Research Institute MOVE, Faculty of Human Movement Sciences, VU University, Amsterdam, The Netherlands.
Gait Posture. 2013 Sep;38(4):625-30. doi: 10.1016/j.gaitpost.2013.02.010. Epub 2013 Mar 6.
Trunk motor behavior has been reported to be altered in low-back pain. This may be associated with impaired lumbar proprioception, which could be compensated by trunk stiffening. We assessed trunk control by measuring center-of-pressure, lumbar kinematics and trunk muscle electromyography in 20 low-back pain patients and 11 healthy individuals during a seated balancing task, in conditions with and without disturbance of lumbar proprioception and occlusion of vision. We hypothesized that low-back pain patients show larger postural sway, but smaller thoraco-lumbar movements than healthy individuals. Repeated measures analyses of variance indicated that the effects of proprioception disturbance and vision occlusion were similar between groups. Interestingly, low-back pain patients grabbed the safety rail more often, while differences between groups in sway measures were rather subtle. This suggests that low-back pain patients were more cautious. Furthermore, low-back pain patients had an about 20 degrees less flexed lumbar posture than healthy individuals, and, in contrast to our hypothesis, made larger thoraco-lumbar movements in the sagittal plane, as indicated by higher SDs of thoraco-lumbar flexion and lower (more negative) correlations between pelvis and thorax movements. Activation of the intersegmental longissimus relative to the iliocostalis muscle, which spans all lumbar segments, was lower in low-back pain patients compared to healthy individuals. This difference in muscle activation may be causal for larger thoraco-lumbar movements, and may be causative of reduced control over segmental lumbar movement, but may also reflect the need for larger corrective movements to compensate balance impairments.
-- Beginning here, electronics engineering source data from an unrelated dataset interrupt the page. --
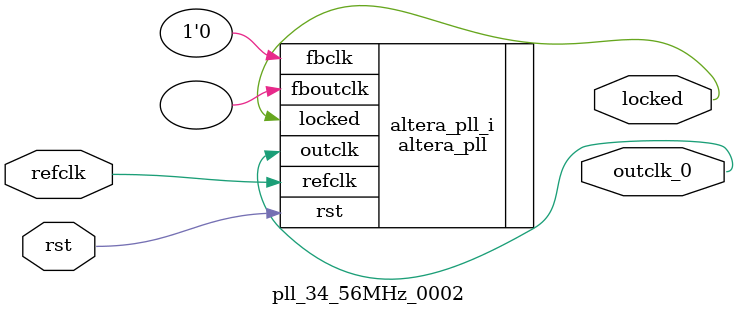
<source format=v>
`timescale 1ns/10ps
module  pll_34_56MHz_0002(

	// interface 'refclk'
	input wire refclk,

	// interface 'reset'
	input wire rst,

	// interface 'outclk0'
	output wire outclk_0,

	// interface 'locked'
	output wire locked
);

	altera_pll #(
		.fractional_vco_multiplier("true"),
		.reference_clock_frequency("50.0 MHz"),
		.operation_mode("direct"),
		.number_of_clocks(1),
		.output_clock_frequency0("34.560000 MHz"),
		.phase_shift0("0 ps"),
		.duty_cycle0(50),
		.output_clock_frequency1("0 MHz"),
		.phase_shift1("0 ps"),
		.duty_cycle1(50),
		.output_clock_frequency2("0 MHz"),
		.phase_shift2("0 ps"),
		.duty_cycle2(50),
		.output_clock_frequency3("0 MHz"),
		.phase_shift3("0 ps"),
		.duty_cycle3(50),
		.output_clock_frequency4("0 MHz"),
		.phase_shift4("0 ps"),
		.duty_cycle4(50),
		.output_clock_frequency5("0 MHz"),
		.phase_shift5("0 ps"),
		.duty_cycle5(50),
		.output_clock_frequency6("0 MHz"),
		.phase_shift6("0 ps"),
		.duty_cycle6(50),
		.output_clock_frequency7("0 MHz"),
		.phase_shift7("0 ps"),
		.duty_cycle7(50),
		.output_clock_frequency8("0 MHz"),
		.phase_shift8("0 ps"),
		.duty_cycle8(50),
		.output_clock_frequency9("0 MHz"),
		.phase_shift9("0 ps"),
		.duty_cycle9(50),
		.output_clock_frequency10("0 MHz"),
		.phase_shift10("0 ps"),
		.duty_cycle10(50),
		.output_clock_frequency11("0 MHz"),
		.phase_shift11("0 ps"),
		.duty_cycle11(50),
		.output_clock_frequency12("0 MHz"),
		.phase_shift12("0 ps"),
		.duty_cycle12(50),
		.output_clock_frequency13("0 MHz"),
		.phase_shift13("0 ps"),
		.duty_cycle13(50),
		.output_clock_frequency14("0 MHz"),
		.phase_shift14("0 ps"),
		.duty_cycle14(50),
		.output_clock_frequency15("0 MHz"),
		.phase_shift15("0 ps"),
		.duty_cycle15(50),
		.output_clock_frequency16("0 MHz"),
		.phase_shift16("0 ps"),
		.duty_cycle16(50),
		.output_clock_frequency17("0 MHz"),
		.phase_shift17("0 ps"),
		.duty_cycle17(50),
		.pll_type("General"),
		.pll_subtype("General")
	) altera_pll_i (
		.rst	(rst),
		.outclk	({outclk_0}),
		.locked	(locked),
		.fboutclk	( ),
		.fbclk	(1'b0),
		.refclk	(refclk)
	);
endmodule


</source>
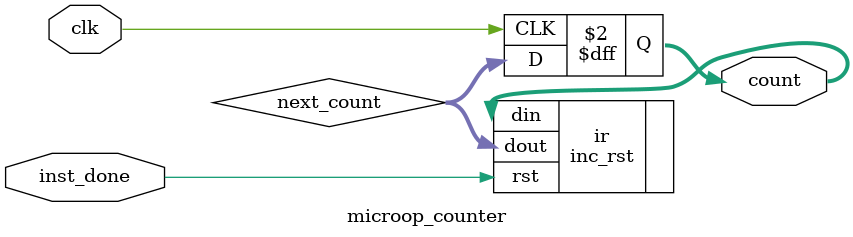
<source format=sv>
`include "inc_rst.sv"

module microop_counter #(
    N = 3
) (
    input logic clk, inst_done,
    output logic [N-1:0] count,
);

    logic [N-1:0] next_count;

    inc_rst #(N) ir(
        .rst(inst_done),
        .din(count), .dout(next_count)
    );

    always_ff @(negedge clk) begin
        count <= next_count;
    end
endmodule
</source>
腰痛患者的躯干运动行为已有报道发生改变。这可能与腰椎本体感觉受损有关,而本体感觉受损可以通过躯干僵硬得到代偿。我们通过测量 20 例腰痛患者和 11 例健康个体在坐姿平衡任务中的中心压力、腰椎运动学和躯干肌肉肌电图,评估了躯干控制情况,这些任务分别在腰椎本体感觉和视觉被干扰以及视觉被遮挡的条件下进行。我们假设腰痛患者的姿势摆动幅度较大,但胸腰椎运动幅度较小。重复测量方差分析表明,组间本体感觉干扰和视觉遮挡的影响相似。有趣的是,腰痛患者更频繁地抓住安全扶手,而组间在摆动测量方面的差异则较为细微。这表明腰痛患者更为谨慎。此外,腰痛患者的腰椎前屈角度比健康个体小约 20 度,与我们的假设相反,腰痛患者在矢状面的胸腰椎运动幅度更大,表现为胸腰椎屈曲的标准差更高,以及骨盆和胸廓运动之间的相关性更低(更负)。与跨越所有腰椎节段的髂肋肌相比,腰痛患者的多裂肌和竖脊肌间的节段间激活较低。与健康个体相比,腰痛患者的这种肌肉激活差异可能是导致胸腰椎运动幅度更大的原因,并且可能导致对节段性腰椎运动的控制能力降低,但也可能反映出需要更大的矫正运动来代偿平衡障碍。